Spherix (NASDAQ:SPEX) schedule 14A

The issuance of the Merger Consideration is full consideration for the acquisition of the North South Patent Portfolio and will not have any effect (other than a dilutive effect, as further discussed below) upon the rights of existing security holders. The issuance of the Merger Consideration will have a significant dilutive effect on our existing security holders. Subsequent to the consummation of the Merger, we will have outstanding: 1,268,308 shares of Common Stock; 1 share of Series B Preferred Stock convertible into 1 share of Common Stock; 70,389 shares of Series C Preferred Stock convertible into an aggregate of 70,389 shares of Common Stock; 1,488,152 shares of Series D Preferred Stock convertible into an aggregate of 14,881,520 shares of Common Stock; 100,000 shares of Series E Preferred Stock convertible into an aggregate of 100,000 shares of Common Stock; warrants to purchase an aggregate of 116,708 shares of Common Stock and options to purchase aggregate of 2,019,062 shares of Common Stock. Upon the closing of the Merger, the existing shareholders of the Company will hold approximately 90.6% of the issued and outstanding Common Stock of the Company and approximately 6.2% of the outstanding Common Stock of the Company on a fully diluted basis ( without regard to any beneficial or conversion limitations of the outstanding convertible securities) and the shareholders of North South will hold approximately 9.3% of the outstanding Common Stock of the Company and will hold 15,000,003 shares of the Company's Common Stock or approximately 81% of the outstanding Common Stock on a fully diluted basis, assuming the conversion of the Series D Preferred Stock issued under the Merger Agreement (without regard to an beneficial ownership or conversion limitations contained therein), The Company's 100,000 shares of Series E Preferred Stock were issued to North South on June 25, 2013 for a purchase price of $500,000 in a private placement transaction.

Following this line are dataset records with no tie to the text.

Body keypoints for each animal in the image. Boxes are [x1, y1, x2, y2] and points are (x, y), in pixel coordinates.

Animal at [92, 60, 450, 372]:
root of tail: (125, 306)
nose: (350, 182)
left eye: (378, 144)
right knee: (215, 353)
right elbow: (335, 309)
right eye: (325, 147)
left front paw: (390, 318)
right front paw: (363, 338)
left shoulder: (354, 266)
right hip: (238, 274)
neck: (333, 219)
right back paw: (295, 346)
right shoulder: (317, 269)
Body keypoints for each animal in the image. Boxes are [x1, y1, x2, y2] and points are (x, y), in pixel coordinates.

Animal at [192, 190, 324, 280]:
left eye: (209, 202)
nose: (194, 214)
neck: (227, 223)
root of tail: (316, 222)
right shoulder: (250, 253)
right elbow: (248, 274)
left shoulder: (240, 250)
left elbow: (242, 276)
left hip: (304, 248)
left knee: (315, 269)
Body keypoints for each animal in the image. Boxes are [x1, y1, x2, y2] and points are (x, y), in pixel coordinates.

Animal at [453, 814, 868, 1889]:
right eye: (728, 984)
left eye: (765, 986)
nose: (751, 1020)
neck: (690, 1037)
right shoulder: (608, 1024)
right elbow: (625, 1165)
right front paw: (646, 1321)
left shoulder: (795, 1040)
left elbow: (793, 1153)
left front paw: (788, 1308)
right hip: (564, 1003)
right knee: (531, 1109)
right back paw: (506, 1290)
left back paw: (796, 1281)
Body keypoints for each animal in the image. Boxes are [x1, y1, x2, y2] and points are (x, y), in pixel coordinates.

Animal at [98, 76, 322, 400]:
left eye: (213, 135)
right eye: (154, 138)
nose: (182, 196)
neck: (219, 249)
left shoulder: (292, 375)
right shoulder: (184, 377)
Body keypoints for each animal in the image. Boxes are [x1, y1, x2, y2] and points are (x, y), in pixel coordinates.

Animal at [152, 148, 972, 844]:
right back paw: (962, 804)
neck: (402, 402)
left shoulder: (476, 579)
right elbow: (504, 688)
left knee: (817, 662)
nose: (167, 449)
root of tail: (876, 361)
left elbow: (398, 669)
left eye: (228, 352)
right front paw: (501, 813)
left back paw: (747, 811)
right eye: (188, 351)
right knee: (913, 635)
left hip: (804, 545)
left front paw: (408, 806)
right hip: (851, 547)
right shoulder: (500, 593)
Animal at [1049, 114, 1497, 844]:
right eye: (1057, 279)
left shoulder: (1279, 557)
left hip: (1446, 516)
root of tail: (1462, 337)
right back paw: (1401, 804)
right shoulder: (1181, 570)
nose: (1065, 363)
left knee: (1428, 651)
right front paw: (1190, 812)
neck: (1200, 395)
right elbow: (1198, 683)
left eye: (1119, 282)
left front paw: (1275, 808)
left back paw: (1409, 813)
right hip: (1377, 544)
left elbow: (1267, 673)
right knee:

Anthony Hayes is the Chief Executive Officer of North South and North South's executive offices are located at 110 Greene Street, Suite 403, New York, NY 10012. On May 4, 2013, we entered into a consulting agreement with Mr. Hayes in order to facilitate the transitioning of the oversight of North South's patents, licenses and applications (the "North South Intellectual Property") to us in consideration for (i) a cash payment of $30,000 and (ii) a ten year option to purchase 750,000 shares of our Common Stock at a per share purchase price of $7.08, subject to certain vesting requirements and satisfaction of certain conditions.